_ABOUT THIS EXERCISE_:
Copy out each line of the listing that has the word "shoulder" in it.

_MATERIAL PROVIDED_:
────────────────────
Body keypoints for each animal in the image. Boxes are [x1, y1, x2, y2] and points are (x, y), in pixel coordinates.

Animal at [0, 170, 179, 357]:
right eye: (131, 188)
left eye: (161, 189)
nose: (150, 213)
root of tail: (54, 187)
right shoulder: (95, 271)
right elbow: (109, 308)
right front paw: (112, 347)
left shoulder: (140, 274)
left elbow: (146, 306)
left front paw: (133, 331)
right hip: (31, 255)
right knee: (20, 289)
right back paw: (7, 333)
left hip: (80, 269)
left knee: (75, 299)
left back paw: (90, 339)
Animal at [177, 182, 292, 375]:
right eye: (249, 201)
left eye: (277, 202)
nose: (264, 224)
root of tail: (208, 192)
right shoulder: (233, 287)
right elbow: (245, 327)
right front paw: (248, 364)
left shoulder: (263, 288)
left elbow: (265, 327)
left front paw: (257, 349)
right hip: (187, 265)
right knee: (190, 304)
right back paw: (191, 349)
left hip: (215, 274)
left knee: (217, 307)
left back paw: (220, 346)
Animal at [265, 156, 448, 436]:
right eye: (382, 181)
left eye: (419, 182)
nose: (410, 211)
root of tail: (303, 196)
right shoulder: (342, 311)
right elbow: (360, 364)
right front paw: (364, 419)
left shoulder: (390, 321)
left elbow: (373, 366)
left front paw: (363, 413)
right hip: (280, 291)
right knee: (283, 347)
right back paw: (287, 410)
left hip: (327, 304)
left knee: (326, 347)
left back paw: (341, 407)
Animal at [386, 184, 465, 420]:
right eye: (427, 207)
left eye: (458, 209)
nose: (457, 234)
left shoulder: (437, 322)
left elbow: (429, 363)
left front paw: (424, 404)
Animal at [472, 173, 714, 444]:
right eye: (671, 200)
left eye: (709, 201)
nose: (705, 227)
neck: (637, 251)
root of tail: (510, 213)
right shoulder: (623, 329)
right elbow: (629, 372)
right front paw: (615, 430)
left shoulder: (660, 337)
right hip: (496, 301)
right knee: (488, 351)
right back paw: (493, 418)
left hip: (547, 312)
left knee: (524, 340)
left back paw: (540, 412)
────────────────────
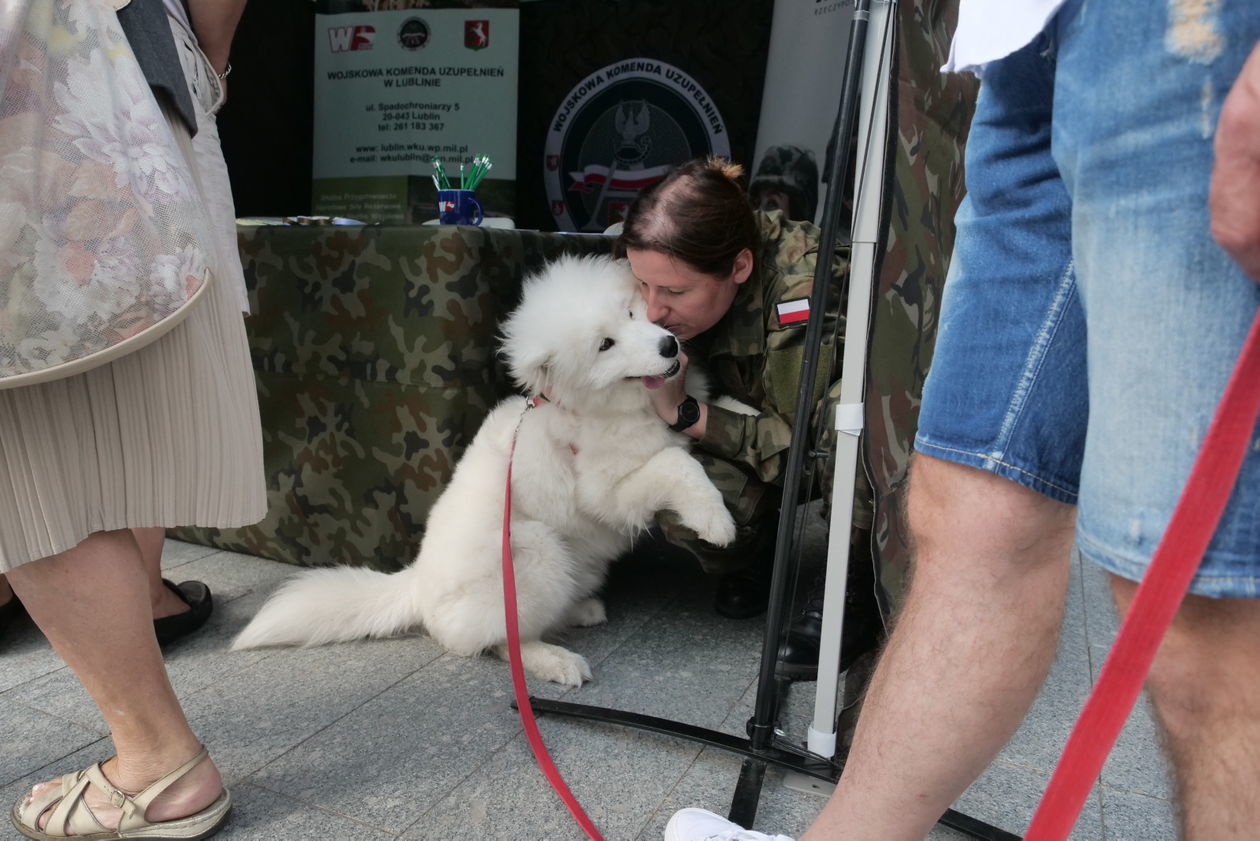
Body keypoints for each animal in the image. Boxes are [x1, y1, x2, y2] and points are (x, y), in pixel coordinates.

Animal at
────────────────────
_EXERCISE RESULT_:
right shoulder: (95, 271)
left shoulder: (140, 274)
right shoulder: (233, 287)
left shoulder: (263, 288)
right shoulder: (342, 311)
left shoulder: (390, 321)
left shoulder: (437, 322)
right shoulder: (623, 329)
left shoulder: (660, 337)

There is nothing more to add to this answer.